Friday, November 14, 2008

CU-WISE in CarletonNOW

The November 2008 issue of CarletonNOW includes an article about Carleton's Women in Science and Engineering! I've copied it below for your convenience, but the original is also available online.

Teaching > Carleton students CU-WISE
Posted Nov. 10/08
By Heather Montgomery

At the beginning of her graduate studies in 2007, Barbora Dej was looking for a way to connect to other women at Carleton who shared her interests. As a woman, Dej is a minority in her chosen field of engineering.

"I wanted to know, is there something at Carleton that supports women in engineering," says Dej. She scoured the Internet and eventually found the Carleton University branch of Women in Science and Engineering (WISE).

Last year CU-WISE, a student branch of the Ottawa WISE chapter, was revived by a dedicated team of women. The group brings together women from across all disciplines of science and engineering, for networking, discussions and social change.

Left to right: Barbora Dej, Natalia Villanueva-Rosales, Serena Ngai and Gail Carmichael
participate in Carleton’s branch of Women in Science and Engineering known as CU-WISE.

"We’re not necessarily trying to increase the numbers," explains Gail Carmichael, a master’s student in computer science who is also on the CU-WISE executive for internal affairs.

"We’re trying to make sure that people who would be interested originally wouldn’t see those barriers and would try it out and not be afraid to do so."

The executive of CU-WISE focuses on staying organized. They exchange anywhere from 20 to 100 e-mails a week. They maintain their website and blog meticulously. For them, being able to have that virtual connection with potential members and interested people is a priority.

"Everything’s on the website," says Natalia Villanueva-Rosales, a PhD candidate in computer science who’s on the executive of the CU-WISE virtual communications committee.

"Every single detail, we take care of it."

Before its revival last year, CU-WISE was a struggling club at Carleton. Now, the group has over 100 members and is involved in hosting and participating in various events throughout the year. For a lot of the members, just knowing that there were many women like them out there was reassuring.

In September, CU-WISE hosted an event for first-year women that provided them with tips about how to survive their undergraduate degrees, and what to expect as a woman in science or engineering.

"Seeing all these first-years is sort of like seeing yourself," says Carmichael. "We all wish we’d had CU-WISE."

The women of CU-WISE also believe in social connection.
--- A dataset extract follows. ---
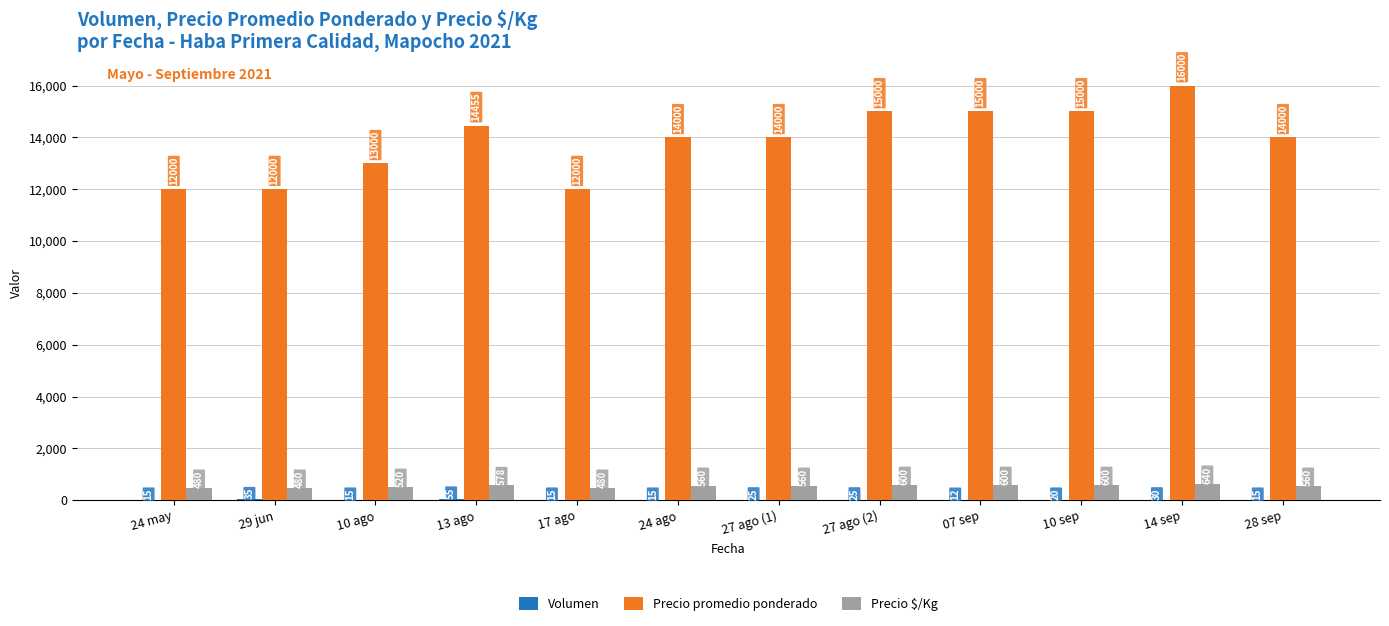

What is the sum of all Precio $/Kg values?

6658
They recently travelled to the Grace Hopper conference in Colorado to meet with women from all over the world.

"That’s one big reason women don’t get into computer science and engineering," says Carmichael. "They don’t understand that there is that social impact you can have as well. They imagine being in a cubicle all day coding. But there’s so much you can do."

Whether it’s one girl or 100, the women of CU-WISE want to let all women at Carleton know they’re not alone. That’s what drives them every day.

"If you make the difference in the life of a girl who doubted whether she’d come into something like computer science or engineering or if she was thinking of leaving the school and she stayed, that’s worth it," says Villanueva-Rosales.

On Nov. 26, CU-WISE is hosting a lecture by Carleton president and vice-chancellor, Dr. Roseann O’Reilly Runte.